Сначала никто ничего не понял. Говорили про какой-то вирус в Сибири, про таяние вечной мерзлоты, про вспышку неизвестной инфекции в одной из лабораторий. Илья чистил картошку на кухне и слушал краем уха. «Очередная свинячка, — думал он. — Сейчас нагонят паники, запретят выезд, а через месяц окажется, что всё было зря». Илья тогда хмыкнул и сказал себе: «Березин, ты как тот прапорщик, который не верил, что над частью НЛО видели, пока ему лично по голове не прилетело».
На третий день после первого репортажа в их деревне умерла баба Нюра с соседней улицы. Говорили, замёрзла насмерть в собственном доме при плюс двадцати. Илья тогда хмыкнул: «Бред». Он знал бабу Нюру — крепкая была старуха, боевая, сама картошку копала до прошлого года. Не могла она замёрзнуть в августе.
На пятый день умерло ещё четверо. В том числе участковый фельдшер, который пытался помочь бабе Нюре. Фельдшер был мужик лет сорока, никогда не болел, а тут — сгорел за двое суток, оставив пустой медпункт с распахнутой дверью и никем не охраняемыми лекарствами. Илья зашёл туда на шестой день. На полу лежал перевёрнутый стул, валялись смятые рецепты, а на кушетке, укрытый чьим-то пальто, лежал фельдшер с лицом человека, который так и не понял, что его убило.
На седьмой день в деревне выключили свет. На восьмой — перестали работать телефоны. Радио на батарейках ещё шипело, но вместо новостей передавали только зацикленное предупреждение: «Граждане, соблюдайте гигиену, избегайте контактов» — и гудки.
Илья ходил по деревне каждый день. Это была его привычка, выработанная контрактной службой: разведка местности, оценка обстановки. Он видел, как пустеют улицы. Сначала исчезли старики — те, что вечно сидели на лавочках у магазина и лузгали семечки. Потом пропали редкие дети — он слышал, как в доме напротив плакал младенец, а потом наступила тишина, и он понял, что младенец замолчал навсегда. Потом перестали выходить женщины, что ходили за водой к колонке. Потом — мужики, что курили у гаражей.
К исходу девятого дня Илья остался в деревне один. То есть, возможно, кто-то ещё прятался за запертыми ставнями, но на улицу не выходил никто.

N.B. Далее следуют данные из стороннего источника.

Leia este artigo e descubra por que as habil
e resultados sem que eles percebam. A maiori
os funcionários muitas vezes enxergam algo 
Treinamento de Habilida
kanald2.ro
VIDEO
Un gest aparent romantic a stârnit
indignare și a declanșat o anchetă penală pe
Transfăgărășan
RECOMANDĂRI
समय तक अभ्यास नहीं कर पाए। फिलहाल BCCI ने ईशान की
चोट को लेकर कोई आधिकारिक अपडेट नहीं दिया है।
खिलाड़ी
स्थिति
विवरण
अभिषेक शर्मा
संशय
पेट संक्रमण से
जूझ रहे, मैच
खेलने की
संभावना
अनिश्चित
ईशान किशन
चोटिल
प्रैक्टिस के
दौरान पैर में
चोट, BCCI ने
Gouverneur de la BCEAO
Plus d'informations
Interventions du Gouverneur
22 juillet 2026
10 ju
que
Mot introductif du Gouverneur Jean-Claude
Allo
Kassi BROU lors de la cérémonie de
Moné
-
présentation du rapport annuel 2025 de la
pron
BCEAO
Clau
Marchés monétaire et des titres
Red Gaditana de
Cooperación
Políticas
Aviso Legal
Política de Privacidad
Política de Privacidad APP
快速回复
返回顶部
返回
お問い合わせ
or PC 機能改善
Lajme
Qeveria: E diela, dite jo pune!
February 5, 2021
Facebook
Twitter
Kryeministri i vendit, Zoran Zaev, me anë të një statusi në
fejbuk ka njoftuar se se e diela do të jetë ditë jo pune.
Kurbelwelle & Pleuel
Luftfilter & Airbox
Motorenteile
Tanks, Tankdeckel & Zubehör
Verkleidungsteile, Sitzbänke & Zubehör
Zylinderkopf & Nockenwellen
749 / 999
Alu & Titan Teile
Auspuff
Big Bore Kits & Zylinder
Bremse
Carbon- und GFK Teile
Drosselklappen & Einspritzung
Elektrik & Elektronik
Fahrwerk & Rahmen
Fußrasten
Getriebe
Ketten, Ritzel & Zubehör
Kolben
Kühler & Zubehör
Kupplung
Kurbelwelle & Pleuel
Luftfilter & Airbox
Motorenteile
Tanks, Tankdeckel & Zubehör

Бабушка заболела на десятый день.
Всё началось с сухого, короткого кашля. Такого же, какой за несколько дней до этого он слышал от фельдшера, когда тот ещё ходил и пытался лечить. Кашель был колючий, будто в лёгких у человека не воздух, а битое стекло.
— Илюш, что-то мне зябко, — сказала бабушка в то утро, кутаясь в оренбургский платок. — Лето на дворе, а меня колотит.
Он измерил ей температуру — 36,6. Точно такая же, как у него пару дней назад, когда его самого тряс озноб и бил жар. Ровная, идеальная, будто издевательская. Илья знал, что он переболел за двое суток — вирус прошёл сквозь него, как огонь сквозь солому, оставив только слабость и горький осадок во рту. Он переболел и выжил. Но бабушка — старая, с больным сердцем, с гипертонией, — бабушка была другой.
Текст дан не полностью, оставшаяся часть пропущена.